Motivation:
Given a 1D array of n elements. [2, 5, -1, 3, 6]
range sum query: what's the sum from 2nd element to 4th element query(2, 4)? 5 + (-1) + 3 = 7
Native implementation: O(n) per query.
Use DP to pre-compute the prefix sums in O(n), [2, 5, -1, 3, 6] -> [2, 7, 6, 9, 15]
reduce query to O(1). query(2, 4) = sums(n1....n4) - sums(n1....n1) = sums[4-1] - sums[1-1] = 9 - 2 = 7
what if the value of elements can change?
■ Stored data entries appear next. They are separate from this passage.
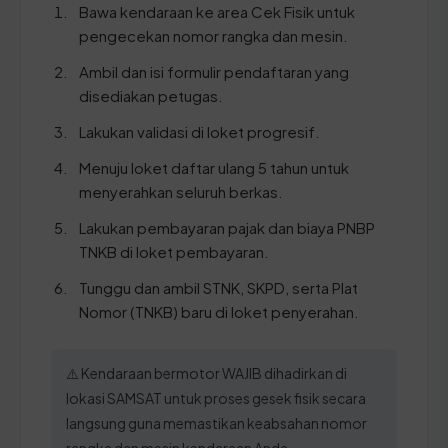
Bawa kendaraan ke area Cek Fisik untuk
pengecekan nomor rangka dan mesin.
Ambil dan isi formulir pendaftaran yang
disediakan petugas.
Lakukan validasi di loket progresif.
Menuju loket daftar ulang 5 tahun untuk
menyerahkan seluruh berkas.
Lakukan pembayaran pajak dan biaya PNBP
TNKB di loket pembayaran.
Tunggu dan ambil STNK, SKPD, serta Plat
Nomor (TNKB) baru di loket penyerahan.
⚠️ Kendaraan bermotor WAJIB dihadirkan di
lokasi SAMSAT untuk proses gesek fisik secara
langsung guna memastikan keabsahan nomor
rangka dan mesin kendaraan Anda.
O(n)
Fenwick tree was proposed to solve the prefix sum problem.
The idea is to store partial sum in each node and get total sum by traversing the tree from leaf to root. the tree has a height of log(n)
Query: O(log(n))
Update: O(log(n))
class FenwickTree {
public:
FenwickTree(int n): sums_(n+1, 0) {}
void update(int i, int delta) {
while (i < sums_.size()) {
sums_[i] += delta;
i += lowbit(i);
}
}
int query(int i) const {
int sum = 0;
while (i > 0) {
sum += sums_[i];
i -= lowbit(i);
}
return sum;
}
private:
static inline int lowbit(int x) { return x & (-x); }
vector<int> sums_;
};